15.10.20

Obrigatoriedade da aplicação Covid?

Dediquei, anteriormente, algum tempo a analisar a questão das aplicações de rastreio de contactos em tempos de Covid: vários textos neste blogue, alguns capítulos no meu livro Emergência e Democracia - Ciência, política e sociedade em dias críticos
 
Está, agora, no debate público, por iniciativa do Governo, uma nova questão: deve introduzir-se um elemento de obrigatoriedade no uso da aplicação pública portuguesa, a Stayaway Covid?

Um elemento fundamental deste debate diz respeito à forma como tal obrigatoriedade  pode - ou não -  ser implementada sem ferir os direitos, liberdades e garantias dos cidadãos que são constitucionalmente protegidas por serem fundamentais ao Estado de Direito democrático.
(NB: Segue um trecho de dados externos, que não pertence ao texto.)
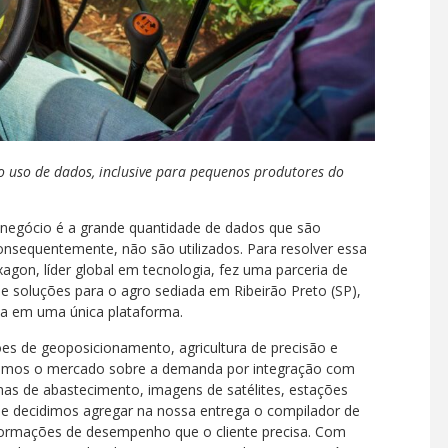
o uso de dados, inclusive para pequenos produtores do
onegócio é a grande quantidade de dados que são
onsequentemente, não são utilizados. Para resolver essa
agon, líder global em tecnologia, fez uma parceria de
e soluções para o agro sediada em Ribeirão Preto (SP),
isa em uma única plataforma.
es de geoposicionamento, agricultura de precisão e
imos o mercado sobre a demanda por integração com
as de abastecimento, imagens de satélites, estações
 e decidimos agregar na nossa entrega o compilador de
informações de desempenho que o cliente precisa. Com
Sendo esta a dimensão que mais está, hoje, presente no debate público, não vou agora alongar-me sobre as fundadas dúvidas sobre a constitucionalidade de tal passo. Opto, nesta circunstância, por suscitar duas outras questões, importantes para gerir democraticamente uma pandemia que afecta a nossa vida em comum.
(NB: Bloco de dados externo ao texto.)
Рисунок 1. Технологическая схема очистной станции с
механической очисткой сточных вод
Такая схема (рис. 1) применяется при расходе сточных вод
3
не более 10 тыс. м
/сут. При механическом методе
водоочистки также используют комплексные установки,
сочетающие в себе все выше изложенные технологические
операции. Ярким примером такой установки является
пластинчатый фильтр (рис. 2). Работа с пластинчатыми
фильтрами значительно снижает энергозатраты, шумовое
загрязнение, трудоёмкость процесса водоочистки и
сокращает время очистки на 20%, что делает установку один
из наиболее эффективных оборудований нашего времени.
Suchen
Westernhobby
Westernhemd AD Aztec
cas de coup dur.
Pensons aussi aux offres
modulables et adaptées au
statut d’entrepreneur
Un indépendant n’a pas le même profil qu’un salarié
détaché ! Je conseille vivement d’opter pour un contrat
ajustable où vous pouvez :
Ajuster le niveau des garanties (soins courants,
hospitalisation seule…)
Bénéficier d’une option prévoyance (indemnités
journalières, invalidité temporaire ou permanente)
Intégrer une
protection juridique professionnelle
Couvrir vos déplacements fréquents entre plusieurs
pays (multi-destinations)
Em primeiro lugar, importa evitar a ideia de que pode existir uma varinha mágica tecnológica para enfrentar a pandemia. O fascínio pela tecnologia, que se torna uma doença social quando favorece o enfraquecimento do laço social, afogando a comunidade sob o peso do individualismo, abre caminho à ilusão de que um smartphone com uma app pode fazer milagres para enfrentar uma ameaça disseminada na comunidade. Não pode. O essencial da resposta à pandemia diz respeito a um pacote de comportamentos, ao nível micro das relações de uns com outros, onde o que nos salva é o cuidado concreto com os seres humanos cuja vida se faz em interacção connosco. E mutuamente, claro, porque a dinâmica da reciprocidade é básica aqui. A aplicação Covid pode ajudar: é mais uma ferramenta que complementa o rastreio (manual) tradicional. Pode ajudar, sendo uma entre várias ferramentas. Torná-la, em algum modo, obrigatória, cria a ilusão de ser uma super-ferramenta, cria a ilusão de uma varinha mágica universal - que não é nem mágica nem universal. E, por isso, é um erro grave na estratégia de construir uma resposta democrática à pandemia. Até porque só uma resposta democrática pode ser sustentada. 
 
Em segundo lugar, a explosão de conflitualidade social, distribuída em inúmeros pequenos focos, em cada bairro deste país, que resultaria de um controlo efectivo do uso da app por parte dos agentes da autoridade, é um caminho que temos absolutamente de evitar. Mesmo que cada agente das forças de segurança só viesse a intervir quando munido de um mandato judicial para cada acto de inspecção de um telemóvel, e descontando o delírio de verificar em cada caso se aquela máquina pode ou não correr a aplicação (para determinar se multa ou não multa), toda a operação de controlo de uma máquina que se tornou parte da organização pessoal da vida de cada um (como se tornou o telemóvel para muita gente), por um polícia ou guarda, redundaria numa cadeia infindável de conflitos potencialmente explosivos. Se, antes, fomos capazes de fazer uma aplicação moderada do estado de emergência, mesmo sob a pressão presidencial para um estado de excepção inédito, temos, agora, de evitar qualquer sinal de que vamos viver em ambiente de quase-emergência não declarada. Até porque, quanto mais difícil é a situação, mais precisamos de confiança popular nas autoridades (a todos os níveis) - mesmo para que todos os escalões de responsabilidade possam exercer em pleno as suas funções e cumprir as missões necessárias para vencermos este desafio.
 
Finalmente, nada disto tem a ver com alguma desinformação que por aí anda acerca do funcionamento da Stayaway Covid. Por exemplo, quando alguns continuam a falar como se esta aplicação fizesse geolocalização, coisa que não faz. Laboramos, aqui, em assunto demasiado sério para tolerarmos ligeirezas.